En France, près de 17 millions d’adultes sont concernés par l’hypertension artérielle, une pathologie souvent qualifiée de « tueur silencieux » en raison de ses symptômes discrets et de ses complications graves comme les AVC ou les infarctus. Selon Top Santé, cette maladie chronique, qui touche un tiers de la population adulte, justifie une vigilance accrue et une prise en charge précoce.
Ce qu'il faut retenir
- 17 millions d’adultes français sont concernés par l’hypertension artérielle, selon les dernières données disponibles.
- Les nouveaux seuils de pré-hypertension sont fixés à partir de 120 mmHg pour la pression systolique, dès 2024.
- L’automesure tensionnelle à domicile est recommandée pour un dépistage efficace avant l’apparition de complications.
- Les complications majeures incluent AVC, infarctus et atteintes rénales, justifiant une prise en charge précoce.
Une pathologie aux symptômes souvent invisibles
L’hypertension artérielle se caractérise par une pression anormalement élevée du sang dans les artères. Pourtant, elle est fréquemment asymptomatique dans ses premiers stades, ce qui retarde son diagnostic. « Beaucoup de patients ignorent qu’ils en souffrent jusqu’à ce qu’une complication survienne », explique le Dr [Nom], cardiologue interrogé par Top Santé. Les signes, lorsqu’ils existent, restent non spécifiques : maux de tête persistants, fatigue inhabituelle ou essoufflement à l’effort. Autant dire que, sans un dépistage régulier, cette pathologie peut évoluer à bas bruit pendant des années.
Les nouveaux seuils de pré-hypertension : une évolution majeure
Depuis 2024, les recommandations internationales ont abaissé les seuils de la pré-hypertension à partir de 120 mmHg pour la pression systolique. Cette zone grise, autrefois considérée comme « normale », est désormais considérée comme un signal d’alerte. Selon Top Santé, cette révision s’appuie sur des études montrant que des valeurs supérieures à ce seuil augmentent significativement les risques cardiovasculaires. Pour les patients concernés, cela implique une surveillance accrue et des modifications du mode de vie pour éviter une aggravation.

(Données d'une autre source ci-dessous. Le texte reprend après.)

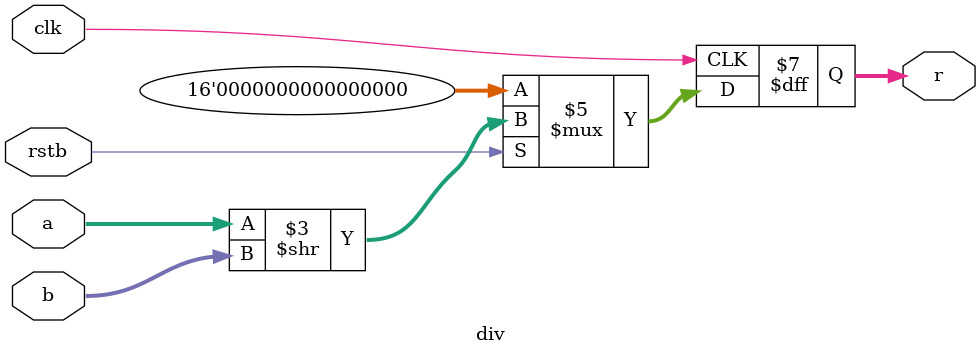
<source format=sv>

module div
  #(
    parameter IN_WL = 15,  // Input Integer part word length
    parameter OUT_WL = 16 // Output WL
    )
  (
    input wire rstb,  
    input wire clk,
    
    input wire [IN_WL-1:0] a,     // input 1
    input wire [IN_WL-1:0] b,     // input 2
    output logic [OUT_WL-1:0] r   // output result
  );
  
  always_ff@(posedge clk) begin: main_ff
    if(rstb == 1'b0)
      r <= '0;
    else begin
      r <= a >> b;
    end
  end: main_ff
endmodule: div

</source>
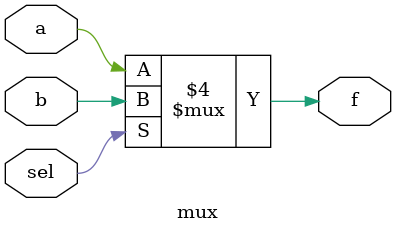
<source format=v>
module mux(input a, input b, input sel, output reg f);

always @ (sel or a or b) 
begin:MUX
  if (sel == 1'b0) begin
    f = a;
  end else begin 
    f = b;
  end
end

endmodule


</source>
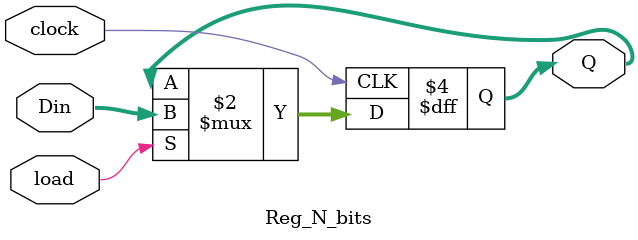
<source format=v>
module Reg_N_bits (Q, Din, clock, load);
  parameter size = 8;
  input clock, load;
  input [size-1:0] Din;
  output [size-1:0] Q;

  reg [size-1:0] Q;

  always @ (posedge clock)
  begin
    if (load) Q <= Din; 
  end
endmodule

</source>
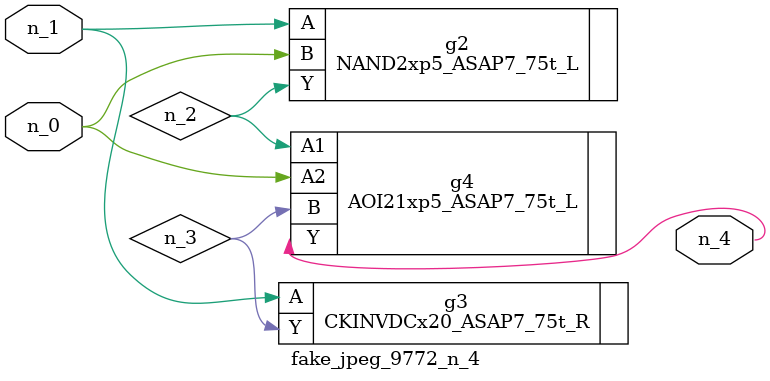
<source format=v>
module fake_jpeg_9772_n_4 (n_0, n_1, n_4);

input n_0;
input n_1;

output n_4;

wire n_2;
wire n_3;

NAND2xp5_ASAP7_75t_L g2 ( 
.A(n_1),
.B(n_0),
.Y(n_2)
);

CKINVDCx20_ASAP7_75t_R g3 ( 
.A(n_1),
.Y(n_3)
);

AOI21xp5_ASAP7_75t_L g4 ( 
.A1(n_2),
.A2(n_0),
.B(n_3),
.Y(n_4)
);


endmodule
</source>
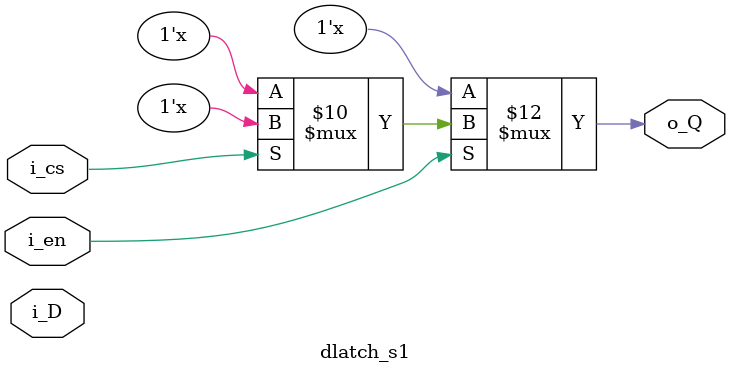
<source format=v>
module dlatch_srt1(o_Q, i_D, i_en);
  output o_Q;
  input i_D, i_en;
  
  wire w[1:0];
  wire d_, Q_;
  
  not  no0(d_,   i_D);
  nand na0(w[0], i_D,  i_en);
  nand na1(w[1], d_,   i_en);
  nand na2(o_Q,  w[0], Q_);
  nand na3(Q_, w[1], o_Q);  
endmodule

//RTL d-latch from 4 NANDs
module dlatch_rtl1(o_Q, i_D, i_en);// dlatch RTL 1
  output o_Q;
  input i_D, i_en;
  
  wire w0, w1, Q_;
  
  assign w0 = ~(i_D & i_en);
  assign w1 = ~(~i_D & i_en);
  assign o_Q  = ~(w0 & Q_);
  assign Q_ = ~(w1 & o_Q);
endmodule

module dlatch_s1(o_Q, i_D, i_en, i_cs); 
//special d-latch used for creating SRAM4x2
//Q, Qnot, D, enable, low level active chip select
		output o_Q;
		input i_D, i_en, i_cs;
		reg Q, o_Q;
		
		always@(i_cs or i_D or i_en)
		begin		
			if(i_en) 	
				if(i_cs) begin
				  o_Q <= 1'bz;	
					Q <= i_D;				
					end
				else
				  o_Q <= Q;
			else begin			
				o_Q <= 1'bz;
				end							
		end
endmodule

</source>
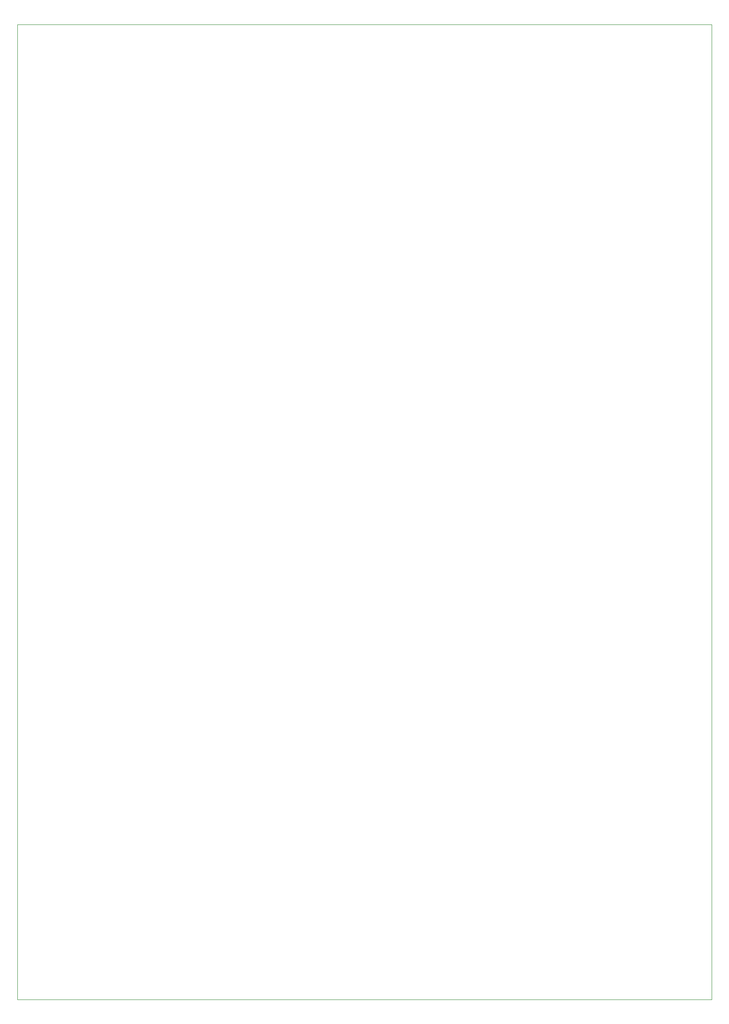
<source format=gm1>
G04 #@! TF.GenerationSoftware,KiCad,Pcbnew,6.0.5+dfsg-1~bpo11+1*
G04 #@! TF.CreationDate,2022-07-21T18:26:45+00:00*
G04 #@! TF.ProjectId,VCF_VCA_board,5643465f-5643-4415-9f62-6f6172642e6b,0*
G04 #@! TF.SameCoordinates,Original*
G04 #@! TF.FileFunction,Profile,NP*
%FSLAX46Y46*%
G04 Gerber Fmt 4.6, Leading zero omitted, Abs format (unit mm)*
G04 Created by KiCad (PCBNEW 6.0.5+dfsg-1~bpo11+1) date 2022-07-21 18:26:45*
%MOMM*%
%LPD*%
G01*
G04 APERTURE LIST*
G04 #@! TA.AperFunction,Profile*
%ADD10C,0.050000*%
G04 #@! TD*
G04 APERTURE END LIST*
D10*
X172085000Y-41910000D02*
X40005000Y-41910000D01*
X172085000Y-227330000D02*
X172085000Y-41910000D01*
X40005000Y-41910000D02*
X40005000Y-227330000D01*
X40005000Y-227330000D02*
X172085000Y-227330000D01*
M02*

</source>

L’automesure tensionnelle : un outil clé pour les patients
Face à l’absence de symptômes, l’automesure à domicile est devenue un pilier du dépistage. Les tensiomètres grand public, de plus en plus précis et accessibles, permettent aux patients de suivre leur tension sur plusieurs jours, en notant les valeurs systolique et diastolique. « L’automesure offre une vision plus fiable que les mesures ponctuelles en cabinet médical, car elle reflète la pression artérielle dans des conditions réelles », précise Top Santé. Cette pratique est particulièrement recommandée pour les personnes présentant des antécédents familiaux ou des facteurs de risque comme le surpoids ou la sédentarité.
Pour être efficace, l’automesure doit respecter certaines règles : mesurer sa tension le matin et le soir, au calme, après quelques minutes de repos, et noter les résultats dans un carnet dédié. Ces données, partagées avec un médecin, permettent d’adapter le traitement ou de proposer des mesures préventives ciblées.
Si vous êtes concerné, consultez votre médecin traitant pour évaluer votre risque et discuter des mesures à mettre en place. Une alimentation équilibrée, la pratique d’une activité physique régulière et la réduction du sel dans l’alimentation sont autant de leviers pour prévenir ou stabiliser l’hypertension.
Une hypertension non traitée peut entraîner des complications graves comme un accident vasculaire cérébral (AVC), un infarctus du myocarde, une insuffisance cardiaque ou des lésions rénales. Selon Top Santé, ces risques augmentent de manière exponentielle dès que la pression artérielle dépasse les seuils recommandés, même légèrement.